|Chicken with 40 (or More) Cloves of Garlic|
No, I' won't be cooking a hollandaise anytime soon, at least not without a stack of three flame-tamers underneath the saucepan. How often do I do that, in reality, anyway? What I do cook is a lot of one-pot stews, soups and tagines, which are so easy to do on this rather large and roaring piece of equipment. Like this perfect pot of 40-garlic chicken.
40-clove garlic chicken was the restaurant rage in the '80's, but I'd never prepared it at home. The recipe comes from my favorite issue of my new favorite food mag, Saveur. The October 2012 issue featuring 100 classics is a treasure. I was pretty thrilled that the recipe called for 40 cloves, or up to 100 cloves of garlic.
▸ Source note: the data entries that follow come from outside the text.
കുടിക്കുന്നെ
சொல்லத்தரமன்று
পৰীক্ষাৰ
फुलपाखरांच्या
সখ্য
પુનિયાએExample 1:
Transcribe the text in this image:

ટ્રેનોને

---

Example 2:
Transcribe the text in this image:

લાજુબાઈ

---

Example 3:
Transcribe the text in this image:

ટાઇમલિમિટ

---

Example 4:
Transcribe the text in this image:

I had a rather large bag of peeled garlic from Costco, an impulse purchase, langoring in the fridge that could use a purpose, so in went 80 or so cloves. (I stopped counting at 60, but know I didn't quite make it to 100.) This definitely falls into the "garlic as a vegetable" category rather than garlic as a seasoning.
the photo in Saveur.
My adaptions to the recipe were these:
- Instead of piling the ingredients into a baking dish to finish in the oven, place them back into the large, deep-sided skillet that I had used to brown the chicken, lidding it, and finished it on the stovetop. One less pan to wash, and incredible results.
- After reserving a generous amount of garlic to be left whole, I smoothed the sauce with my immersion blender and used perhaps twice as much stock as called for to thin it, adding back the whole cloves after blending.
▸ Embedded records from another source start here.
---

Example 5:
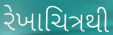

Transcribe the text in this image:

રેખાચિત્રથીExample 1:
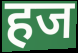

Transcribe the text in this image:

हज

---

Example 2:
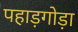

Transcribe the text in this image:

पहाड़गोड़ा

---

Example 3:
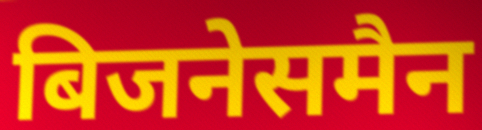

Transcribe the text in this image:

बिजनेसमैन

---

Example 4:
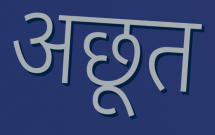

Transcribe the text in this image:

- I had thyme and rosemary instead of tarragon, which were wonderful added to the sauce.
Make enough of this for left overs, as it tastes even better the next day.
Chicken with 40 Cloves of Garlic
Saveur Magazine, October 2012
3 tbsp. olive oil
1 (3 to 4-lb.) chicken, cut into 8 pieces
Kosher salt and ground black pepper, to taste
40 cloves garlic, peeled (you can use up to 100 cloves)
½ cup dry vermouth
¾ cup chicken stock
1 tbsp. chopped tarragon
Heat oven to 350°. Heat oil in a 6-qt. Dutch oven over medium-high heat. Season chicken with salt and pepper; add to pot and cook, turning once, until browned, about 15 minutes. Transfer to an 8″ x 8″ baking dish; set aside. Add garlic to pot; cook until browned in spots, about 6 minutes. Add vermouth; cook, scraping bottom of pot, until slightly reduced, about 2 minutes. Add stock; boil. Transfer ¼ of the garlic to baking dish; mash remaining into stock. Pour over chicken; bake until chicken is glazed and tender, 15 to 20 minutes. Garnish with tarragon.